** Study text follows **

January 2005 Archives

Print rates

| 2 Comments
Since I'm playing with printers today, I checked the print-rates:

11am - noon: 4169 pages
Noon - 1pm: 4282 pages

Last week at this time:

11am-noon: 4681 pages
Noon - 1pm: 3311 pages

NDPS again

This may not impact us much, but it looks like HP printers prefer a certain LPR queue.

http://support.novell.com/cgi-bin/search/searchtid.cgi?/10080373.htm

I'm doing some tests to see if this info changes our problems any.

NDPS problems again

We're getting this bug:
NDPSGW-3.01g-NDPS OPERATION ERROR(prhh154-2): The 208 operation to the NDPSM failed.

If needed, the Error Codes explanations in the online System Messages documentat
ion may provide additional information about the following return codes.
Error code: -704 (0xFFFFFD40)
We've had it before. This is one of three ways that the printer-agents in our pools can go unresponsive. This is also the first time I've caught one of them at this. The -704 error is probably an NDPS/NDPSM/NDPSGW error and not a DS error, much as they share the same error codes. Not 100% on that one. I'll see what I can dig out of developer docs.

Disk space

| 2 Comments
It would seem that User3 is running a bit short of disk-space. I say 'a bit' since we haven't hit any walls yet. We have 15% free right now, which is good for a while. But how far back Salvage works is starting to take a dive as a result, since NSS enforces the 10% free-blocks rule.

** End of Study text **
** Records for the exercise follows **

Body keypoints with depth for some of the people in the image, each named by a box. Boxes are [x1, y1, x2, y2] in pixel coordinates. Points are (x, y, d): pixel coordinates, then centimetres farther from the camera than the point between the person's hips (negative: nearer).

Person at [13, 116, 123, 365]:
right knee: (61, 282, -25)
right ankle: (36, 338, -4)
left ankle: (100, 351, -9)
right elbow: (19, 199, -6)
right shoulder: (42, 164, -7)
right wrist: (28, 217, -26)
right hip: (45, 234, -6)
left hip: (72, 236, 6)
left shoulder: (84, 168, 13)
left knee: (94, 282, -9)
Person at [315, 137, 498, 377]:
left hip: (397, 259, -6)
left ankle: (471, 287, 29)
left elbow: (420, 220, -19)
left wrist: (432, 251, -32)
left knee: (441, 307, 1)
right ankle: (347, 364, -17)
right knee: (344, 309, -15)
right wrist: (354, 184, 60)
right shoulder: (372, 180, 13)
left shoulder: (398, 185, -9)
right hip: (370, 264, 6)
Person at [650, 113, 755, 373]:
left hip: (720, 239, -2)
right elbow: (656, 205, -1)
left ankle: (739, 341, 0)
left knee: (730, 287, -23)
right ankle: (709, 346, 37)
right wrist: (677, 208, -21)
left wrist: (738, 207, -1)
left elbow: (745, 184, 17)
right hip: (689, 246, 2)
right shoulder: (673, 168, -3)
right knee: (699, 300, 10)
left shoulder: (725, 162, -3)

** End of Records for the exercise **
** Records for the exercise follows **

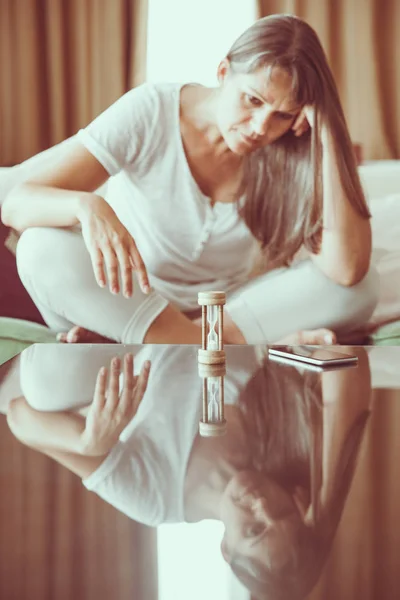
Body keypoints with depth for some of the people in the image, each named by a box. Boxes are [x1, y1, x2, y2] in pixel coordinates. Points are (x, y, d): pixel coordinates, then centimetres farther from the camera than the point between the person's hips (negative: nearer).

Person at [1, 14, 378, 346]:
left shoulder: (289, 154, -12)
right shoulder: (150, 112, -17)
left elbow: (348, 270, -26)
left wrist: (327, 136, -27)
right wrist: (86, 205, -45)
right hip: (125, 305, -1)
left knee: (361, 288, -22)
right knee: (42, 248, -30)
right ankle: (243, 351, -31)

** End of Records for the exercise **

▶ [What you will do]
(a) Rewrite the rows between the lines holding "left elbow: (420, 220, -19)" and "left knee: (730, 287, -23)", inclusive, and shift every keypoint value (x, y and depth) in them by -106, keeping any person box line unchanged. Give only those rows.
(b) Carry the printer and disk-space blog text forward from its last sentence.

▶ [Answers to the problems]
(a)
left elbow: (314, 114, -125)
left wrist: (326, 145, -138)
left knee: (335, 201, -105)
right ankle: (241, 258, -123)
right knee: (238, 203, -121)
right wrist: (248, 78, -46)
right shoulder: (266, 74, -93)
left shoulder: (292, 79, -115)
right hip: (264, 158, -100)
Person at [650, 113, 755, 373]:
left hip: (614, 133, -108)
right elbow: (550, 99, -107)
left ankle: (633, 235, -106)
left knee: (624, 181, -129)

(b)
One prime side-effect of declining Salvage availability will be an increase in restore-from-tape requests. Frankly, that's a pain in the tape-library, and I don't like having to go there. Neither do either of my office-mates. So we're looking into more space.

We do need a policy for defining when we add space to a volume. We've had this SAN for 1.5 years now, and this is the first time we've come close to knocking our heads on a space limit. Pretty good by my measure. One of us is looking into prime space-users and will be putting pressure on a couple of them. That might free up some gigs.

So this is as good a time as any for describing some of the built in ways to gather disk-usage information out of Netware! My prime source these days is the netware portal.

https://ourserver.admcs.wwu.edu:8009/

That thing. It came in NW5.1 IIRC, possibly NW5.0, so its been around a good long while. Very useful, and a lot of Netware admins are woefully unaware of the wonders it has in store. I aim to fix that.

Go there.

The very first page (after logging in, of course) is the page with the Volumes on it. Click on a volume, preferably one with user-data on it.

Now take a look at that list. In all versions, you should see a list of the root-level directories. Depending on your volume type and netware version, what other data you see can change a bit.

NW5.1: Traditional Volumes have a "size" column that gives the size of that directory tree. Very useful for things like tracking user-directory size. NSS volumes do not have the same advantage, so the Size column for directories is zero.

NW6.0: Works as NW5.1, but newer NSS code-bases may populate the Size field.

NW6.5: Fixes the NSS-has-no-size bug, so it populates! Nice feature, I'm sure Novell caught a lot of flak about not getting it in there before.

Why the difference, you ask? That's because traditional volumes cache the entire FAT table in memory, which makes that sort of on-the-fly calculation possible and fast. It also was the reason traditional volumes too a l-o-n-g time to mount (one volume at my old job took 15 minutes to mount). I'm not sure what changes to allow Novell to do this sort of thing in NSS. Perhaps the built this very space-tracking feature into the system. I'm not sure.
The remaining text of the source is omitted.